If faculty receive negative feedback about their teaching but 
lack developmental resources, they may doubt their chances 
for improvement. Again, evaluation processes which do not 
include concrete specific ways to help faculty who wish to 
improve lead to frustrations. By using multiple measures, 
rewarding innovative approaches to teaching and employing a 
holistic evaluation process, faculty irritation about ratings can 
be diminished. 

Given the above discussion we should not be surprised, 
then, that countless hours and untold dollars have been 
invested in searching for negative evidence about SRI. In 
situations where they are used improperly, count too much 
in the evaluation process, and are not supported with helpful 
resources, we can simply reiterate that such evidence is 
not negative about SRI itself but the environment in which 
they are used. The huge preponderance of evidence shows 
the utility and reliability of SRI. So, as Theall and Franklin 
(2001) point out, the time and resources devoted to trying 
to prove that SRI are biased would be better directed toward 
developing new strategies for teaching and helping students 
learn. 

Can SRI Really Be Used to Improve Teaching? 

With the continual cycle of “end-of-course evaluations," one 
is tempted to ask, “Are all these ratings really helpful?” And 
the answer is demonstrably, convincingly, “Yes, provided the 
instrument asks the right questions." Just as importantly, 
SRI’s helpfulness can be increased depending upon what we 
do with the feedback we receive. Simply reflecting upon our 
SRI can make a difference, as a meta-analysis of 17 studies 
revealed; faculty who reflect on ratings administered midterm 
improve on end-of-course evaluations (Cohen, 1980). The 
greatest gains in SRI, however, are found among instructors 
who combine student feedback with consultation involving 
a peer or faculty development specialist (Brinko, 1990; 
Burbano, 1987; Cohen, 1980; Hampton & Reiser, 2004; 
Hativa, 2013a; Knol, 2013; Marincovich, 1999; Marsh, 2007; 
Marsh & Roche, 1993; Ory & Ryan, 2001; Penny & Coe, 
2004). When combined with consultation, feedback from 
ratings can have strong effects on the instructor’s knowledge, 
focus on teaching, and plans for improvement.

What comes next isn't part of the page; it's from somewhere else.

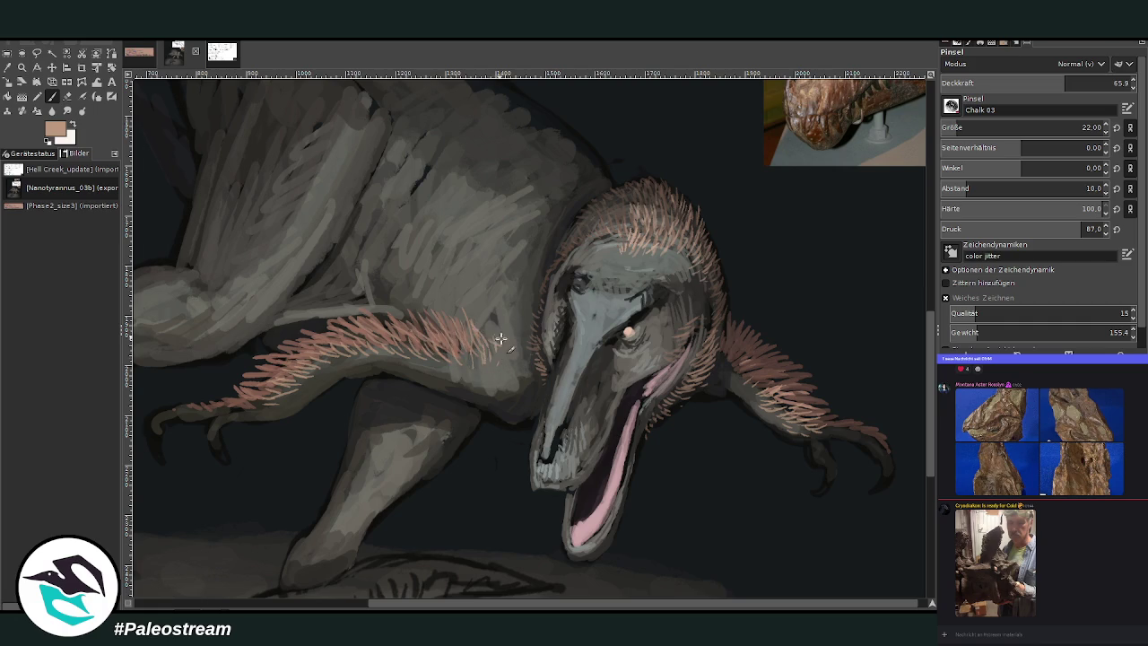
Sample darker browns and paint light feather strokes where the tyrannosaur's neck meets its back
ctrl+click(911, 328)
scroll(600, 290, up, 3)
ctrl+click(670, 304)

For SRI 
deniers to debunk the SRI themselves to justify, perhaps, 
their own low ratings is especially troubling given that SRI 
yield so much useful information that those very deniers 
could use to boost their own student ratings of teaching skills 
and of how much students feel they learned (Knol, 2013). 

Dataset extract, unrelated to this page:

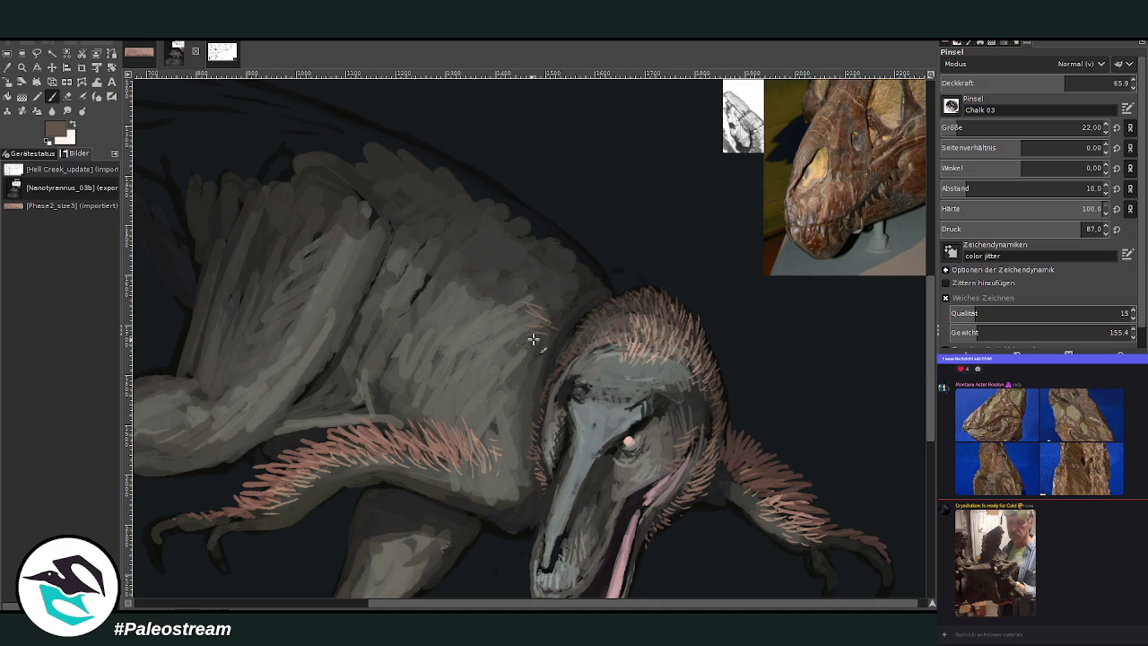
drag(559, 300, 519, 284)
drag(563, 268, 511, 288)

Discussing ratings with a peer or consultant improves their 
usefulness, especially when the consultation addresses 
problems students have identified (Marsh & Roche, 

1993). Common areas needing improvement are student- 


teacher interactions, active learning opportunities, teacher 
expectations and standards, class preparation, and 
assessments (McGowan & Graham, 2009). 

Mulling over feedback from SRI can be humbling and 
somewhat frightening. We have to take an honest look at 
what the students are telling us. If a trusted consultant is 
unavailable, we can at least engage in self-reflection by 
comparing students’ perspectives with our own experiences 
planning and teaching the course. If the students’ views 
are substantially different from our own, we can use that 
cognitive dissonance to take action. How might we teach 
the course differently next time? Are there simple changes 
we can make to address the issues raised? Any attempt 
at improvement is far better than simply placing the SRI 
class report in a folder and ignoring it until we assemble 
our teaching portfolios, provided administrators endorse 
the attempt as part of the process of effective teaching, 
regardless of its effect on the SRI. Without encouragement 
to innovate and take risks to improve built into an evaluation 
system, faculty will be unlikely to attempt new methods. 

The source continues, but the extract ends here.